> [Dataset excerpts]:
= = =
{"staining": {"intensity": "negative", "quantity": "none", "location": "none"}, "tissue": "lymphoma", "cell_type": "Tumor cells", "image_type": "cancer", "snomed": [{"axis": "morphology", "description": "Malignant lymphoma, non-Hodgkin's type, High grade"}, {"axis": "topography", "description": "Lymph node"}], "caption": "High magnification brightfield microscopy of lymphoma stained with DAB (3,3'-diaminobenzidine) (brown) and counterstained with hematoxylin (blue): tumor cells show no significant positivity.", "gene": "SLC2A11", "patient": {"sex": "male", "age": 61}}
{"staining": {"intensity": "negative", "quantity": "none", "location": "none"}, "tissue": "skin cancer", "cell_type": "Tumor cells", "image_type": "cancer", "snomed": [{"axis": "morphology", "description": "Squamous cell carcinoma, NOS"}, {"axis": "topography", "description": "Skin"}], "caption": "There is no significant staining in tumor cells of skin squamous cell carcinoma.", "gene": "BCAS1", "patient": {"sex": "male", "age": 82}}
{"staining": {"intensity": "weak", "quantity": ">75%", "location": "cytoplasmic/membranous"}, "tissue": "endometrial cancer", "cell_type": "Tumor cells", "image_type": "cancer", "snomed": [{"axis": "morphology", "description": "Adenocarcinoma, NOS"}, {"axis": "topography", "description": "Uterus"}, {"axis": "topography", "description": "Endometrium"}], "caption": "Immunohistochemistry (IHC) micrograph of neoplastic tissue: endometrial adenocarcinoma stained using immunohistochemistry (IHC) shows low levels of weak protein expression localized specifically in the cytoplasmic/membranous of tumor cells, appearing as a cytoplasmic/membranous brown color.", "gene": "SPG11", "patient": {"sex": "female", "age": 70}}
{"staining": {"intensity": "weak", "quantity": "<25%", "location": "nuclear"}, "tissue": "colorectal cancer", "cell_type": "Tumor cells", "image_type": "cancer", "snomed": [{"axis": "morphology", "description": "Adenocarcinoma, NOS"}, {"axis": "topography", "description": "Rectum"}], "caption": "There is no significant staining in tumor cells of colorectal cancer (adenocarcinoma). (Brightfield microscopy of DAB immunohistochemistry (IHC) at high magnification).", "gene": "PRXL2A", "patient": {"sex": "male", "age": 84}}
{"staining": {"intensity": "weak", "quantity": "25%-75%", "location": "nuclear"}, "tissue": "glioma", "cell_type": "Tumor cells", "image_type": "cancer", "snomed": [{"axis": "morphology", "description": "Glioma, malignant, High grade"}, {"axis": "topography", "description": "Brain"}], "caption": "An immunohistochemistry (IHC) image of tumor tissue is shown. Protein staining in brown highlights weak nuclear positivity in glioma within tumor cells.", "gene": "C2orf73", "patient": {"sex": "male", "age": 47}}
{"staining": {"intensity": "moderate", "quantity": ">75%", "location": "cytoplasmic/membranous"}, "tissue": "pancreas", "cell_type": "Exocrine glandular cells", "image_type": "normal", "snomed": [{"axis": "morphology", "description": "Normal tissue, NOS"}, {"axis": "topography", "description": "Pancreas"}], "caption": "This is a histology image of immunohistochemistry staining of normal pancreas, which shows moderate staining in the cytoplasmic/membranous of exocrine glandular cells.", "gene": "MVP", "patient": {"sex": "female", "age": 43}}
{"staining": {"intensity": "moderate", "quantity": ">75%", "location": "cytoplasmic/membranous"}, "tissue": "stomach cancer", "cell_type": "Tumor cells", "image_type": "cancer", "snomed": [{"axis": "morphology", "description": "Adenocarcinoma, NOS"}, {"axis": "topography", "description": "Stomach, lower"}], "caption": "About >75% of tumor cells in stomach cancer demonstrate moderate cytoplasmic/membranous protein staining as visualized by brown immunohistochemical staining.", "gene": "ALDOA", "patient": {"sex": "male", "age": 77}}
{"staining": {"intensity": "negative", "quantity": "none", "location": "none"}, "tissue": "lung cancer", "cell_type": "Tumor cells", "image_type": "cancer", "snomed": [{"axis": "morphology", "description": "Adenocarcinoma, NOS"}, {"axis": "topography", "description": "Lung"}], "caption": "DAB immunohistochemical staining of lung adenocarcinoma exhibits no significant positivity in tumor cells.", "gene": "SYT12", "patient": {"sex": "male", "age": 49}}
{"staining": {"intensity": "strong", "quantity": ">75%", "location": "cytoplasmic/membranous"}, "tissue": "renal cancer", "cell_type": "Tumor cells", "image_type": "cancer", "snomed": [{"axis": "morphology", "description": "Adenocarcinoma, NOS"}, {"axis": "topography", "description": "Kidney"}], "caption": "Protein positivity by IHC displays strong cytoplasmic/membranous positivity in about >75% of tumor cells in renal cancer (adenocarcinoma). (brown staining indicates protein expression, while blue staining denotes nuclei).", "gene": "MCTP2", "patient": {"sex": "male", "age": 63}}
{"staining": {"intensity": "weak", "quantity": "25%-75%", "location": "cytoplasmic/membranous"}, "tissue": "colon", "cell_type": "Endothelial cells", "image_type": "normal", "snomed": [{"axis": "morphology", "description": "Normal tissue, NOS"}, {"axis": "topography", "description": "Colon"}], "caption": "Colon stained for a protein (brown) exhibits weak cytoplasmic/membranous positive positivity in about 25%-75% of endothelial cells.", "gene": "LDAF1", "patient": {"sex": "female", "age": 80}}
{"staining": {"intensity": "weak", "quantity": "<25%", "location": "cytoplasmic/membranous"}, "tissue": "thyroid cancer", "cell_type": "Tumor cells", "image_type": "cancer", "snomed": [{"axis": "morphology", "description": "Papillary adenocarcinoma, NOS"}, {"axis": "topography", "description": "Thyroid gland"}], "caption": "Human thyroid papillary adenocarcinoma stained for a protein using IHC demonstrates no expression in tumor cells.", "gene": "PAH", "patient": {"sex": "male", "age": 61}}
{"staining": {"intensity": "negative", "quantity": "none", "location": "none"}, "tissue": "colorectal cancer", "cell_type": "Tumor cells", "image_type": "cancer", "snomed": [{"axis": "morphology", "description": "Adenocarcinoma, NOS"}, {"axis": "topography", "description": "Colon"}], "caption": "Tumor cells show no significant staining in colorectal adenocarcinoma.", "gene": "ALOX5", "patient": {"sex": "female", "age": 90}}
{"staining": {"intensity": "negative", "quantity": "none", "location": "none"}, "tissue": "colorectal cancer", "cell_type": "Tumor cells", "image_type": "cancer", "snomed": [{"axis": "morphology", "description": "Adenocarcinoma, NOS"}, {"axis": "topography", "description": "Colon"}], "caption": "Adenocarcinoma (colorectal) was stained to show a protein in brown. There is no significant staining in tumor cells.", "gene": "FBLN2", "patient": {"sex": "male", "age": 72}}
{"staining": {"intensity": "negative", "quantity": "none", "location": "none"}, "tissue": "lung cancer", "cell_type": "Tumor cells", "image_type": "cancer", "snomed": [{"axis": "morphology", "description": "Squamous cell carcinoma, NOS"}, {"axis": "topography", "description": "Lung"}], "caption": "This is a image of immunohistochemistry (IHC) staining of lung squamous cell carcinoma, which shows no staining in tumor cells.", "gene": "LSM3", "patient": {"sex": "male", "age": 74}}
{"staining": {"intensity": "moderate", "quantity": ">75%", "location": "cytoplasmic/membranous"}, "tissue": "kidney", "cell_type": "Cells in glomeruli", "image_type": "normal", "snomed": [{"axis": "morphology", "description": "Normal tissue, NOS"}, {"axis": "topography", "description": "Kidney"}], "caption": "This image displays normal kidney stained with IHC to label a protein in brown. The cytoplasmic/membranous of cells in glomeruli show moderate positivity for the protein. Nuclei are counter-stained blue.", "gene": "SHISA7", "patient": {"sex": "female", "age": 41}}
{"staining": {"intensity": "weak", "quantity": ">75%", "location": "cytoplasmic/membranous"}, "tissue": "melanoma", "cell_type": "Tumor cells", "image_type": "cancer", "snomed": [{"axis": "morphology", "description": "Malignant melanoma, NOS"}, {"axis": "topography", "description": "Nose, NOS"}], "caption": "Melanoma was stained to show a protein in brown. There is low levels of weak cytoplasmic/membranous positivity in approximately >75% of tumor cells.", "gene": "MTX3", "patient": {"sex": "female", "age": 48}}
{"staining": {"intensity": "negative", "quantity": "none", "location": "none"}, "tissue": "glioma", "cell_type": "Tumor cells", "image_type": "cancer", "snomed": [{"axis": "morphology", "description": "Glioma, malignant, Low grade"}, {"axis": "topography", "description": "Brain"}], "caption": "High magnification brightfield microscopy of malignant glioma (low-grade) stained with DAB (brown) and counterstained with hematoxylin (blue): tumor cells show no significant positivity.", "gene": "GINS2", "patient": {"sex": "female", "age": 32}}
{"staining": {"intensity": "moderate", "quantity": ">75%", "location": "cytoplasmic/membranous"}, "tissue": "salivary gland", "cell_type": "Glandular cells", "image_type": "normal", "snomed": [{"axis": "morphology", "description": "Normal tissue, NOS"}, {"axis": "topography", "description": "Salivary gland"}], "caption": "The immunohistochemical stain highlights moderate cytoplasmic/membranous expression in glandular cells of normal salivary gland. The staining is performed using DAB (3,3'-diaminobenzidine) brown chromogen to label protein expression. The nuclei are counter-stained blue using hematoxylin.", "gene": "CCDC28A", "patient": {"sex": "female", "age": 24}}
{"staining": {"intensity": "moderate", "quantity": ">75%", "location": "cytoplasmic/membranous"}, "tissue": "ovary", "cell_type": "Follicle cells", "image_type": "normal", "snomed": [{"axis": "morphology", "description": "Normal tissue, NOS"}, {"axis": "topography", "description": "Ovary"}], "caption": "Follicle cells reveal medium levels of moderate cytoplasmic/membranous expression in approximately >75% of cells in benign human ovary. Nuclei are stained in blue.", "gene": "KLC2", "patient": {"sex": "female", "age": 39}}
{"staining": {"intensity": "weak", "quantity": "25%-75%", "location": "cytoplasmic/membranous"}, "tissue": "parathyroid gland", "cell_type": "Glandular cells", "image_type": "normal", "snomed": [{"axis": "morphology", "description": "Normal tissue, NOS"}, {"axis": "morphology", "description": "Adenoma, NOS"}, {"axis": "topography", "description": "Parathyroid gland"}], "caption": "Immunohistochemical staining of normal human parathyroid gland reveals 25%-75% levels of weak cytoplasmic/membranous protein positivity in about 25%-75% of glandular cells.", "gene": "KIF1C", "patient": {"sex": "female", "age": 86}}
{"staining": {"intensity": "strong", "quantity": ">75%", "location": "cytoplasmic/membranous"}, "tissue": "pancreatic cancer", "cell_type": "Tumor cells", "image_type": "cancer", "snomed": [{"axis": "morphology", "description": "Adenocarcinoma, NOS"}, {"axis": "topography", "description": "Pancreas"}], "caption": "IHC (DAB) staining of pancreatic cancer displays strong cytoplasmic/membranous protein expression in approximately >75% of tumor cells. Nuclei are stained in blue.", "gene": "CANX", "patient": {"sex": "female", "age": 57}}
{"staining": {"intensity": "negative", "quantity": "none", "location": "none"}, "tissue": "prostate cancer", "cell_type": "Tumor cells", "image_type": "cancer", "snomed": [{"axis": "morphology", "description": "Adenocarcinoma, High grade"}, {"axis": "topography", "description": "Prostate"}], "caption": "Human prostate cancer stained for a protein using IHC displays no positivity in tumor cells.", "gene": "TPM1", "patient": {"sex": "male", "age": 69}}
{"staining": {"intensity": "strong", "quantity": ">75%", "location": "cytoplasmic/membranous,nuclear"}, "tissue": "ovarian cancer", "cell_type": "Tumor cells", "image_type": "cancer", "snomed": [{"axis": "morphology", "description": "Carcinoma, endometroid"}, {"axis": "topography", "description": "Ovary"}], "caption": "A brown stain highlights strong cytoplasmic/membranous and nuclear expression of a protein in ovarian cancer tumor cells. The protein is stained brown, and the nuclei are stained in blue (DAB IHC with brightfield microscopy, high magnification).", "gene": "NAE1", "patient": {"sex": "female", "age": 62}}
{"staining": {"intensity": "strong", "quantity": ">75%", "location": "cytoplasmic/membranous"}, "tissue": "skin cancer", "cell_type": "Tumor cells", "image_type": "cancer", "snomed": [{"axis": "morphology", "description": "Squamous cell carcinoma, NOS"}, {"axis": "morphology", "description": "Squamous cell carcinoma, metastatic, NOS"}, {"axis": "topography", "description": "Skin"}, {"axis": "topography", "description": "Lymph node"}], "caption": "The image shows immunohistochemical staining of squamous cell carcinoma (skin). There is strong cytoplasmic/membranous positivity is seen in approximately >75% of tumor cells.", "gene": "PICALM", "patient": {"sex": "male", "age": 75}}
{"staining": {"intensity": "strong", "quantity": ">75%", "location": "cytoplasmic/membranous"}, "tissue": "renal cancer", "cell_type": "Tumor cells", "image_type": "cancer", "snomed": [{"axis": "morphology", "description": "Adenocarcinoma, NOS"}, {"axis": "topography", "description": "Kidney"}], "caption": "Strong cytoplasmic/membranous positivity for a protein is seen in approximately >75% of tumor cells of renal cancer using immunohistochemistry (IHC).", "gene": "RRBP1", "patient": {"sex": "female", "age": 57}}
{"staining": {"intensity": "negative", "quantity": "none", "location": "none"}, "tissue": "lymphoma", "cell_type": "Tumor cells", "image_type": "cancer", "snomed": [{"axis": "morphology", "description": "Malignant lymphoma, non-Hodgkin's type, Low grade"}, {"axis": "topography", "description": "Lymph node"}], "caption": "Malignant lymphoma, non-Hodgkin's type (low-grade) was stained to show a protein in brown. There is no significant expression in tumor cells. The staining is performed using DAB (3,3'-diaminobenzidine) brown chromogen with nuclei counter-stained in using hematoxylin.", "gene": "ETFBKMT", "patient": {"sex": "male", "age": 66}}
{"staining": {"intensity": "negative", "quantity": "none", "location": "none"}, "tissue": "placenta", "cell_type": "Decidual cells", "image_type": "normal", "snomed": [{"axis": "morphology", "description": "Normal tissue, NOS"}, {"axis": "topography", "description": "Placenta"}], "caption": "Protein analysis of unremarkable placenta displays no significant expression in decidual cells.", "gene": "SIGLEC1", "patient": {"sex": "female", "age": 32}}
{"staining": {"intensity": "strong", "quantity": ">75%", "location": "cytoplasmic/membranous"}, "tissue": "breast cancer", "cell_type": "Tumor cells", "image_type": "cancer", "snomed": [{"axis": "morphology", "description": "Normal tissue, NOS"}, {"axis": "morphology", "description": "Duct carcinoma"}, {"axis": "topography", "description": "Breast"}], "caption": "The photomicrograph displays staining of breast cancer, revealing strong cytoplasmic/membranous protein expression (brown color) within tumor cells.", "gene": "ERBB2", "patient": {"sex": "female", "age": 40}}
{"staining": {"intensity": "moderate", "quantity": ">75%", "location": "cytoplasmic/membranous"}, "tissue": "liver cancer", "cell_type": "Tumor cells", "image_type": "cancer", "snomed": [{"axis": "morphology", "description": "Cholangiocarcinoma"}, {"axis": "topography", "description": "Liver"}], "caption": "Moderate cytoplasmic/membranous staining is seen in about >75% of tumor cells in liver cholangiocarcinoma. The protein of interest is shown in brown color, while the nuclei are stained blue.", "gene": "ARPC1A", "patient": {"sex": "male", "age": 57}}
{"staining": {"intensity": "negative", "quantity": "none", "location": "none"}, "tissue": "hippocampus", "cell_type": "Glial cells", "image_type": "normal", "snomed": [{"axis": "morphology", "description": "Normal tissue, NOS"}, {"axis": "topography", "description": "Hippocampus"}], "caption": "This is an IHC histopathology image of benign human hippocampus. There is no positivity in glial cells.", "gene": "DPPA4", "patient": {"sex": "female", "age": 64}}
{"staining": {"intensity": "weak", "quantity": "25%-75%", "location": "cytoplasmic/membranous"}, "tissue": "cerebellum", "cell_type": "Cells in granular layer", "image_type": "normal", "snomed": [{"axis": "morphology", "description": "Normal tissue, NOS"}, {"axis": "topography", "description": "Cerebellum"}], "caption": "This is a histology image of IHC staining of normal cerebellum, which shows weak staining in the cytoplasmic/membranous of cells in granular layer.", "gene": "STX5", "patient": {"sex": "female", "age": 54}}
= = =
> [What is needed]: Write out exactly the lines above between the line with "of immunohistochemistry (IHC)" and the line with "microscopy of malignant", inclusive, and nothing beyond them.

> [Answer box]:
{"staining": {"intensity": "negative", "quantity": "none", "location": "none"}, "tissue": "lung cancer", "cell_type": "Tumor cells", "image_type": "cancer", "snomed": [{"axis": "morphology", "description": "Squamous cell carcinoma, NOS"}, {"axis": "topography", "description": "Lung"}], "caption": "This is a image of immunohistochemistry (IHC) staining of lung squamous cell carcinoma, which shows no staining in tumor cells.", "gene": "LSM3", "patient": {"sex": "male", "age": 74}}
{"staining": {"intensity": "moderate", "quantity": ">75%", "location": "cytoplasmic/membranous"}, "tissue": "kidney", "cell_type": "Cells in glomeruli", "image_type": "normal", "snomed": [{"axis": "morphology", "description": "Normal tissue, NOS"}, {"axis": "topography", "description": "Kidney"}], "caption": "This image displays normal kidney stained with IHC to label a protein in brown. The cytoplasmic/membranous of cells in glomeruli show moderate positivity for the protein. Nuclei are counter-stained blue.", "gene": "SHISA7", "patient": {"sex": "female", "age": 41}}
{"staining": {"intensity": "weak", "quantity": ">75%", "location": "cytoplasmic/membranous"}, "tissue": "melanoma", "cell_type": "Tumor cells", "image_type": "cancer", "snomed": [{"axis": "morphology", "description": "Malignant melanoma, NOS"}, {"axis": "topography", "description": "Nose, NOS"}], "caption": "Melanoma was stained to show a protein in brown. There is low levels of weak cytoplasmic/membranous positivity in approximately >75% of tumor cells.", "gene": "MTX3", "patient": {"sex": "female", "age": 48}}
{"staining": {"intensity": "negative", "quantity": "none", "location": "none"}, "tissue": "glioma", "cell_type": "Tumor cells", "image_type": "cancer", "snomed": [{"axis": "morphology", "description": "Glioma, malignant, Low grade"}, {"axis": "topography", "description": "Brain"}], "caption": "High magnification brightfield microscopy of malignant glioma (low-grade) stained with DAB (brown) and counterstained with hematoxylin (blue): tumor cells show no significant positivity.", "gene": "GINS2", "patient": {"sex": "female", "age": 32}}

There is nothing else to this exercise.